FFmpeg is a free, open-source tool that must be installed separately. See the Prerequisites guide for installation instructions on macOS and Windows.

Configuration

Setting Description
FFmpeg binary path Path to the FFmpeg executable
Trim Mode Stream Copy (fast) or Re-encode (frame-accurate)
Output Codec Only when re-encoding: ProRes 422 HQ (.mov) or DNxHR HQ (.mxf)

Auto-Detection

Click Auto to search for FFmpeg:

  • C:\ffmpeg\bin\ffmpeg.exe
  • /usr/local/bin/ffmpeg

Trim Modes

Cuts on keyframes without re-encoding. May include a few extra frames at cut points.

Best for I-frame codecs:

  • Apple ProRes (.mov)
  • Avid DNxHR / DNxHD (.mxf)
  • XAVC (.mxf)
  • AVC-Intra

Decodes and re-encodes for precise frame cuts. Slower but guaranteed accurate.

Required for long-GOP codecs:

  • H.264 (.mp4)
  • HEVC / H.265 (.mp4)
  • XAVC-L

FFmpeg + AME Fallback

When both FFmpeg and AME are enabled, AME acts as a fallback for any clips that FFmpeg fails to process. This gives you the speed of FFmpeg for most clips with AME as a safety net.


Adobe Media Encoder (AME)

Purpose: Render clips using AME encoder presets. The most versatile engine but slower than FFmpeg stream copy.

Configuration

Setting Description
AME Export Preset An .epr preset file from Adobe Media Encoder

Selecting a Preset

The preset dropdown shows all .epr files discovered from the system. Use Browse to manually select a preset file, or Refresh to rescan.

The folders that are scanned for .epr files are managed from the Export Preset Folders section, which now appears inside the Conform settings modal as well. This list is shared with the Deliverables module, so adding a folder in one place makes those presets available in both. See Deliverables → Settings for how to add, remove, and rescan preset folders.

How It Works

  1. For each eligible clip, Scrub queues an export to Adobe Media Encoder.
  2. AME renders the clip using the selected preset.
  3. Output files are saved to the conform output folder.

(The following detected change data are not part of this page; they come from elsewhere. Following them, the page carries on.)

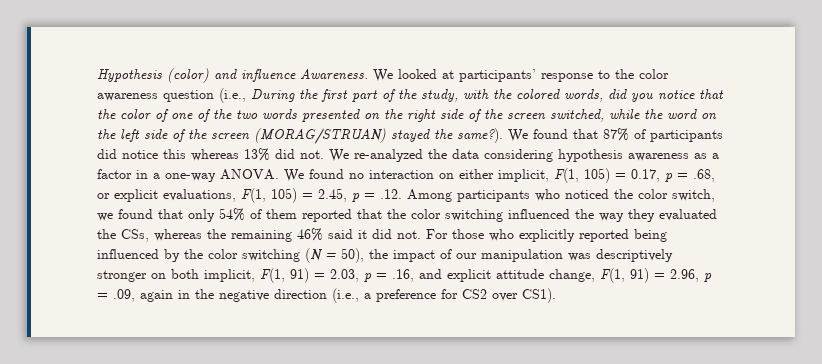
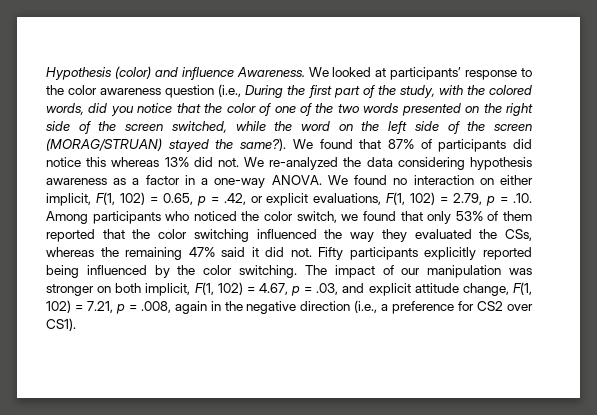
[584,168,715,183] 105) = 0.17, p = .68, -> [119,192,246,206] 102) = 0.65, p = .42,
[271,188,402,203] 105) = 2.45, p = .12. -> [410,192,532,206] 102) = 2.79, p = .10.
[219,208,245,221] 54% -> [455,211,483,221] 53%
[297,228,323,241] 46% -> [188,247,215,257] 47%
[426,229,514,241] For those who -> [318,247,418,260] Fifty participants
[242,248,388,263] switching (N = 50), the -> [239,265,327,278] switching. The
[596,249,673,262] descriptively -> (532, 271) none
[290,268,414,283] 91) = 2.03, p = .16, -> [217,282,339,296] 102) = 4.67, p = .03,
[630,268,712,283] [97,289,135,302] 91) = 2.96, p = .09, -> [46,300,171,314] 102) = 7.21, p = .008,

Output container follows the preset

The output file extension is taken from the preset itself rather than assumed — an H.264 preset produces .mp4, a DNxHR preset produces .mxf, an audio preset produces .wav, and so on. The generated FCP XML references the same actual filenames, so re-import resolves correctly.


Engine Priority

When multiple engines are enabled, they process clips in this order:

  1. REDLINE — processes R3D clips only
  2. FFmpeg — processes non-R3D clips (or all clips if REDLINE is off)
  3. AME — processes remaining clips, or acts as fallback for FFmpeg failures

Clips are never processed by multiple engines — each clip is handled by exactly one engine.